━━━ MATERIAL PROVIDED
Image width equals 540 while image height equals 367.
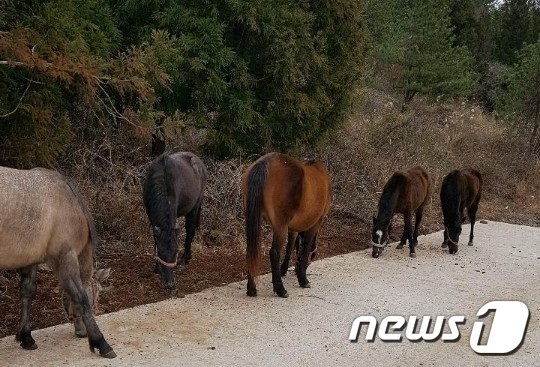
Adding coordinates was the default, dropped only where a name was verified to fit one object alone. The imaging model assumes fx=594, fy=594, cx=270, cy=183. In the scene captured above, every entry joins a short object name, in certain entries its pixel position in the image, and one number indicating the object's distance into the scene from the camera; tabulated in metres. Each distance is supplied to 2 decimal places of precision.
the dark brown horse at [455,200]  9.77
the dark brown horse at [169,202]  6.45
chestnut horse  6.57
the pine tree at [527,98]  19.11
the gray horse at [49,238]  4.68
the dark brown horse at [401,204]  9.15
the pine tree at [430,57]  20.69
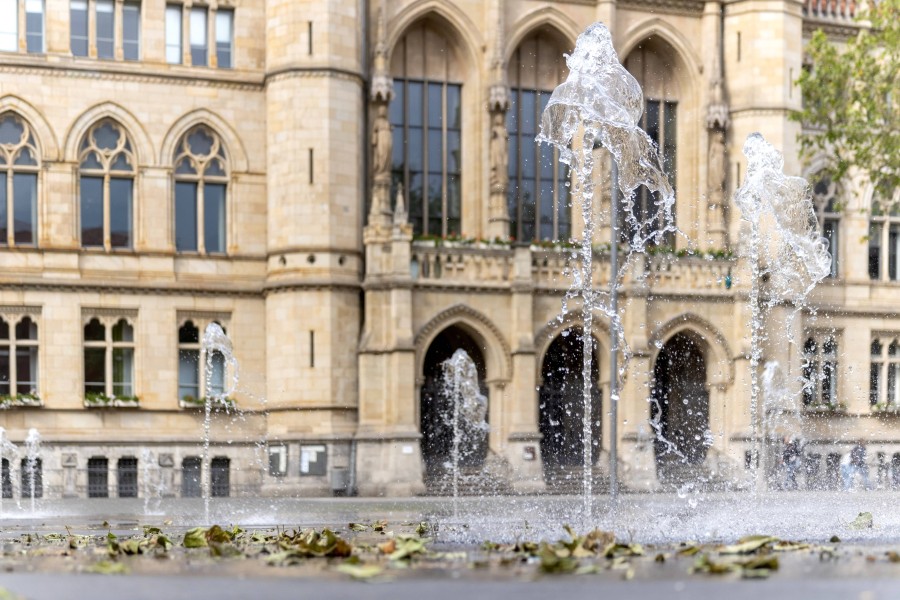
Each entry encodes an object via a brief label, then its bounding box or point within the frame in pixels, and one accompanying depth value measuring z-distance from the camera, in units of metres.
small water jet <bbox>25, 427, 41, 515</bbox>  34.28
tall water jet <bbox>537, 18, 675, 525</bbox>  23.27
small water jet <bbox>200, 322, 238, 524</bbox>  35.72
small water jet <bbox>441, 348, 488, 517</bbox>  37.31
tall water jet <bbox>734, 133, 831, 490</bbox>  37.75
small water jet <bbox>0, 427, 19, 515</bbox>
━━━━━━
- _PROBLEM DETAILS_
In the entries above, find the line containing "the dark brown horse at [455,200]", then please retype it and every line after it through the last, exactly as written, omitting pictures.

- _SOLVED EXERCISE_
the dark brown horse at [455,200]  9.77
the dark brown horse at [169,202]  6.45
chestnut horse  6.57
the pine tree at [527,98]  19.11
the gray horse at [49,238]  4.68
the dark brown horse at [401,204]  9.15
the pine tree at [430,57]  20.69
Each entry encodes an object via a brief label, then its bounding box or point within the frame in pixels, and one accompanying depth value measuring z-distance from the camera, in units of metres.
small water jet <bbox>25, 427, 41, 515</bbox>  34.28
tall water jet <bbox>537, 18, 675, 525</bbox>  23.27
small water jet <bbox>200, 322, 238, 524</bbox>  35.72
small water jet <bbox>441, 348, 488, 517</bbox>  37.31
tall water jet <bbox>734, 133, 831, 490</bbox>  37.75
small water jet <bbox>0, 427, 19, 515</bbox>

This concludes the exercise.